While recognising that the scheme was “a long way off settled state” in regard to nursing, Ms Milton was optimistic about future growth, stating that the “message about apprenticeships is now starting to get through”.
“This is a way of growing your own workforce that frequently live locally”
Ms Milton also encouraged those on the frontline to engage in politic debates that affected them, highlighting that nurses were “in essence the deliverers of government policy”.
After 25 years in the NHS, Ms Milton made a “spur of the moment decision”, to enter politics following the 1992 general to election, because she did not feel people like her were represented – as a woman, mother and nurse.
Serving as MP for Guildford since 2005, Ms Milton held various parliamentary positions in health before being made minister of state for skills and apprenticeships in June 2017. She said she believed many of skills as a nurse were transferrable to politics and called on more nurses to consider a career in government.

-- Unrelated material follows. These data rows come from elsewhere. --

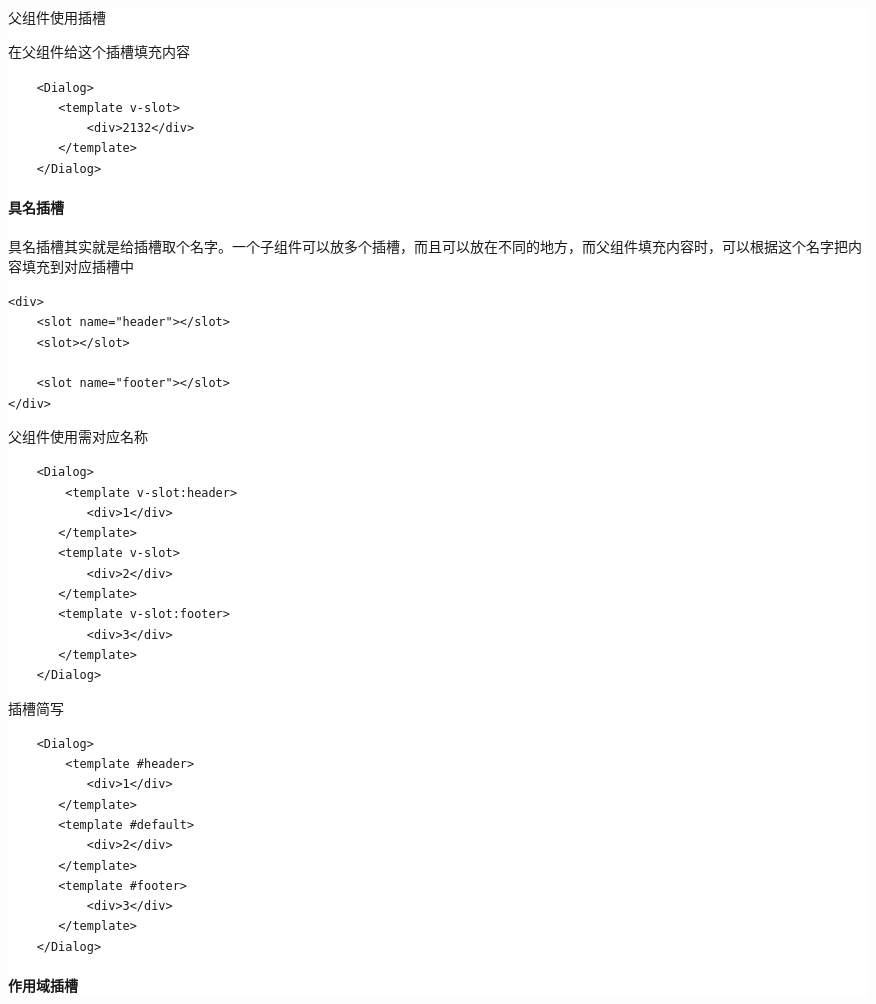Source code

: 父组件使用插槽

在父组件给这个插槽填充内容

```vue
    <Dialog>
       <template v-slot>
           <div>2132</div>
       </template>
    </Dialog>
```
#### 具名插槽

具名插槽其实就是给插槽取个名字。一个子组件可以放多个插槽，而且可以放在不同的地方，而父组件填充内容时，可以根据这个名字把内容填充到对应插槽中

```vue
<div>
    <slot name="header"></slot>
    <slot></slot>
 
    <slot name="footer"></slot>
</div>
```
父组件使用需对应名称

```vue
    <Dialog>
        <template v-slot:header>
           <div>1</div>
       </template>
       <template v-slot>
           <div>2</div>
       </template>
       <template v-slot:footer>
           <div>3</div>
       </template>
    </Dialog>
```
 插槽简写

```vue
    <Dialog>
        <template #header>
           <div>1</div>
       </template>
       <template #default>
           <div>2</div>
       </template>
       <template #footer>
           <div>3</div>
       </template>
    </Dialog>
```
#### 作用域插槽
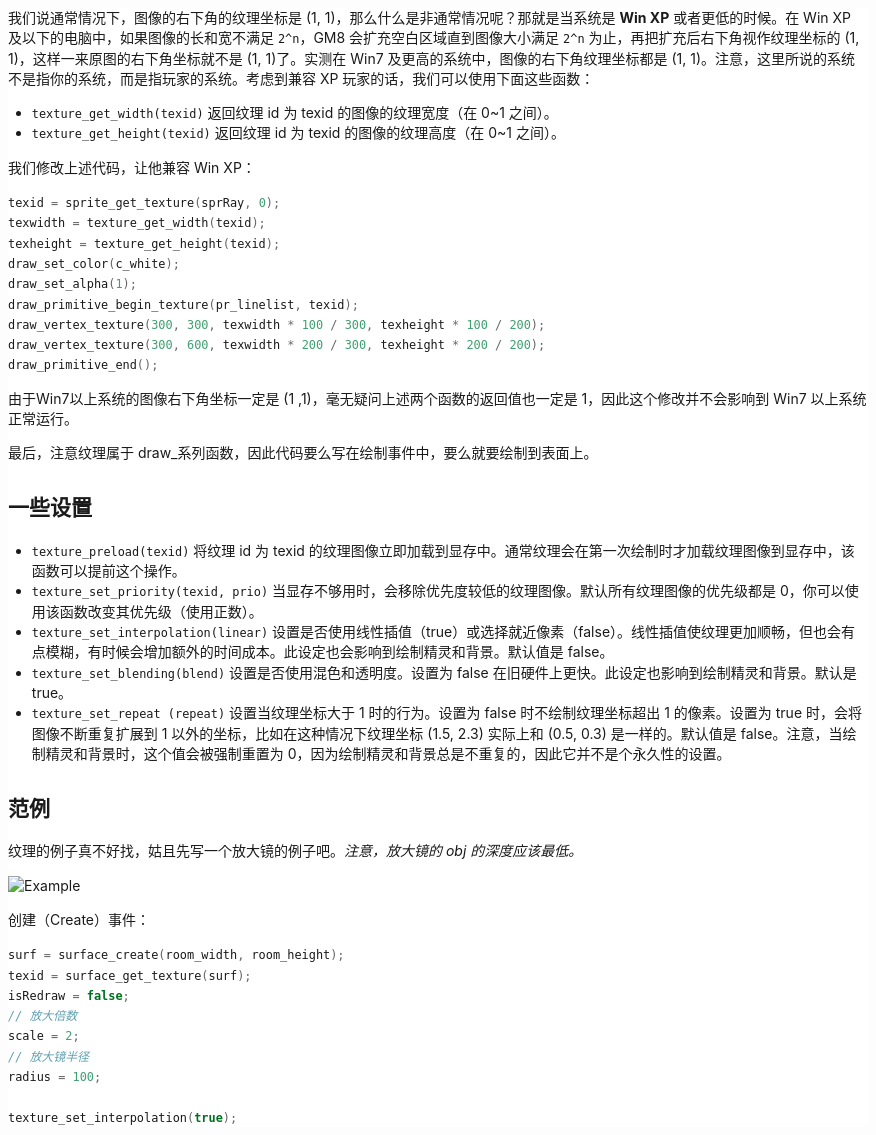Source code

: 我们说通常情况下，图像的右下角的纹理坐标是 (1, 1)，那么什么是非通常情况呢？那就是当系统是 **Win XP** 或者更低的时候。在 Win XP 及以下的电脑中，如果图像的长和宽不满足 `2^n`，GM8 会扩充空白区域直到图像大小满足 `2^n` 为止，再把扩充后右下角视作纹理坐标的 (1, 1)，这样一来原图的右下角坐标就不是 (1, 1)了。实测在 Win7 及更高的系统中，图像的右下角纹理坐标都是 (1, 1)。注意，这里所说的系统不是指你的系统，而是指玩家的系统。考虑到兼容 XP 玩家的话，我们可以使用下面这些函数：

* `texture_get_width(texid)` 返回纹理 id 为 texid 的图像的纹理宽度（在 0~1 之间）。
* `texture_get_height(texid)` 返回纹理 id 为 texid 的图像的纹理高度（在 0~1 之间）。

我们修改上述代码，让他兼容 Win XP：

```c
texid = sprite_get_texture(sprRay, 0);
texwidth = texture_get_width(texid);
texheight = texture_get_height(texid);
draw_set_color(c_white);
draw_set_alpha(1);
draw_primitive_begin_texture(pr_linelist, texid);
draw_vertex_texture(300, 300, texwidth * 100 / 300, texheight * 100 / 200);
draw_vertex_texture(300, 600, texwidth * 200 / 300, texheight * 200 / 200);
draw_primitive_end();
```

由于Win7以上系统的图像右下角坐标一定是 (1 ,1)，毫无疑问上述两个函数的返回值也一定是 1，因此这个修改并不会影响到 Win7 以上系统正常运行。

最后，注意纹理属于 draw_系列函数，因此代码要么写在绘制事件中，要么就要绘制到表面上。

## 一些设置

* `texture_preload(texid)` 将纹理 id 为 texid 的纹理图像立即加载到显存中。通常纹理会在第一次绘制时才加载纹理图像到显存中，该函数可以提前这个操作。
* `texture_set_priority(texid, prio)` 当显存不够用时，会移除优先度较低的纹理图像。默认所有纹理图像的优先级都是 0，你可以使用该函数改变其优先级（使用正数）。
* `texture_set_interpolation(linear)` 设置是否使用线性插值（true）或选择就近像素（false）。线性插值使纹理更加顺畅，但也会有点模糊，有时候会增加额外的时间成本。此设定也会影响到绘制精灵和背景。默认值是 false。
* `texture_set_blending(blend)` 设置是否使用混色和透明度。设置为 false 在旧硬件上更快。此设定也影响到绘制精灵和背景。默认是 true。
* `texture_set_repeat (repeat)` 设置当纹理坐标大于 1 时的行为。设置为 false 时不绘制纹理坐标超出 1 的像素。设置为 true 时，会将图像不断重复扩展到 1 以外的坐标，比如在这种情况下纹理坐标 (1.5, 2.3) 实际上和 (0.5, 0.3) 是一样的。默认值是 false。注意，当绘制精灵和背景时，这个值会被强制重置为 0，因为绘制精灵和背景总是不重复的，因此它并不是个永久性的设置。

## 范例

纹理的例子真不好找，姑且先写一个放大镜的例子吧。*注意，放大镜的 obj 的深度应该最低。*

![Example](/assets/images/texture/example.gif)

创建（Create）事件：

```c
surf = surface_create(room_width, room_height);
texid = surface_get_texture(surf);
isRedraw = false;
// 放大倍数
scale = 2;
// 放大镜半径
radius = 100;

texture_set_interpolation(true);
```
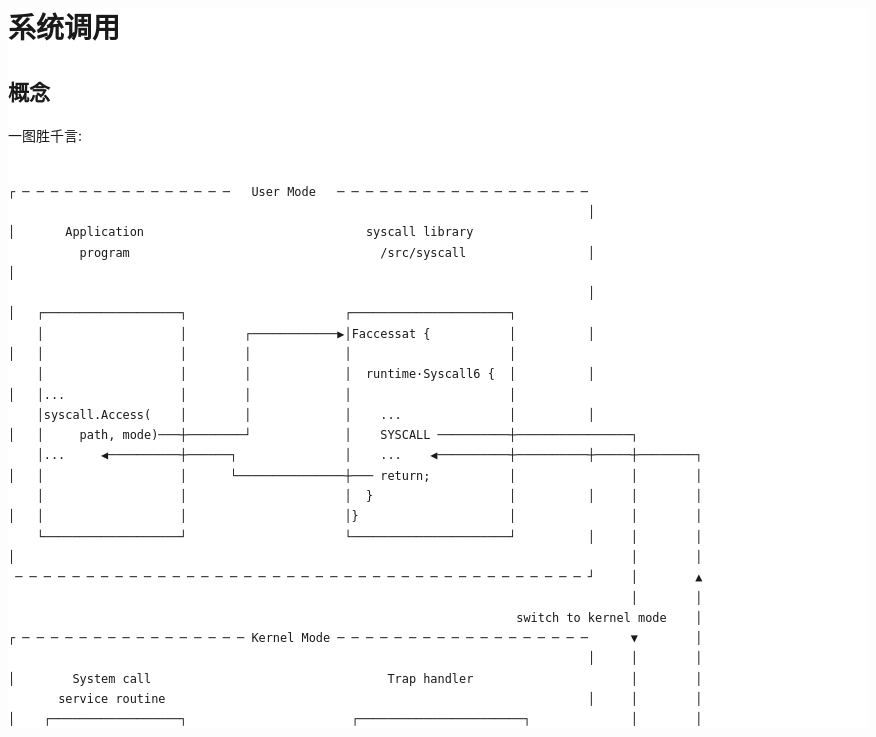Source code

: # 系统调用

## 概念

一图胜千言:

```
                                                                                                                   
┌ ─ ─ ─ ─ ─ ─ ─ ─ ─ ─ ─ ─ ─ ─ ─   User Mode   ─ ─ ─ ─ ─ ─ ─ ─ ─ ─ ─ ─ ─ ─ ─ ─ ─ ─                                  
                                                                                 │                                 
│       Application                               syscall library                                                  
          program                                   /src/syscall                 │                                 
│                                                                                                                  
                                                                                 │                                 
│   ┌───────────────────┐                      ┌──────────────────────┐                                            
    │                   │        ┌────────────▶│Faccessat {           │          │                                 
│   │                   │        │             │                      │                                            
    │                   │        │             │  runtime·Syscall6 {  │          │                                 
│   │...                │        │             │                      │                                            
    │syscall.Access(    │        │             │    ...               │          │                                 
│   │     path, mode)───┼────────┘             │    SYSCALL ──────────┼────────────────┐                           
    │...     ◀──────────┼──────┐               │    ...    ◀──────────┼──────────┼─────┼────────┐                  
│   │                   │      └───────────────┼─── return;           │                │        │                  
    │                   │                      │  }                   │          │     │        │                  
│   │                   │                      │}                     │                │        │                  
    └───────────────────┘                      └──────────────────────┘          │     │        │                  
│                                                                                      │        │                  
 ─ ─ ─ ─ ─ ─ ─ ─ ─ ─ ─ ─ ─ ─ ─ ─ ─ ─ ─ ─ ─ ─ ─ ─ ─ ─ ─ ─ ─ ─ ─ ─ ─ ─ ─ ─ ─ ─ ─ ─ ┘     │        ▲                  
                                                                                       │        │                  
                                                                       switch to kernel mode    │                  
┌ ─ ─ ─ ─ ─ ─ ─ ─ ─ ─ ─ ─ ─ ─ ─ ─ Kernel Mode ─ ─ ─ ─ ─ ─ ─ ─ ─ ─ ─ ─ ─ ─ ─ ─ ─ ─      ▼        │                  
                                                                                 │     │        │                  
│        System call                                 Trap handler                      │        │                  
       service routine                                                           │     │        │                  
│    ┌──────────────────┐                       ┌───────────────────────┐              │        │                  
```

“Although people say it’s very different, in fact there are quite a lot of similarities,” she said. “It’s about dealing with people, it’s about helping them with their problems, it’s about trying to find out a solution to those problems, and so it wasn’t such as difficult a transition as people might expect.”
Anne Milton: Biography
Anne Milton worked as a nurse in the NHS for 25 years, after training at St Bartholomew’s Hospital in London and obtaining a diploma in district nursing from the London South Bank University. She has also served as a Royal College of Nursing steward during the 1980s.
Ms Milton was elected as Conservative MP Guildford in May 2005, a role she still holds. Among a range of government posts, she was a health minister from May 2010 to September 2012. She was appointed as an education minister in June 2017.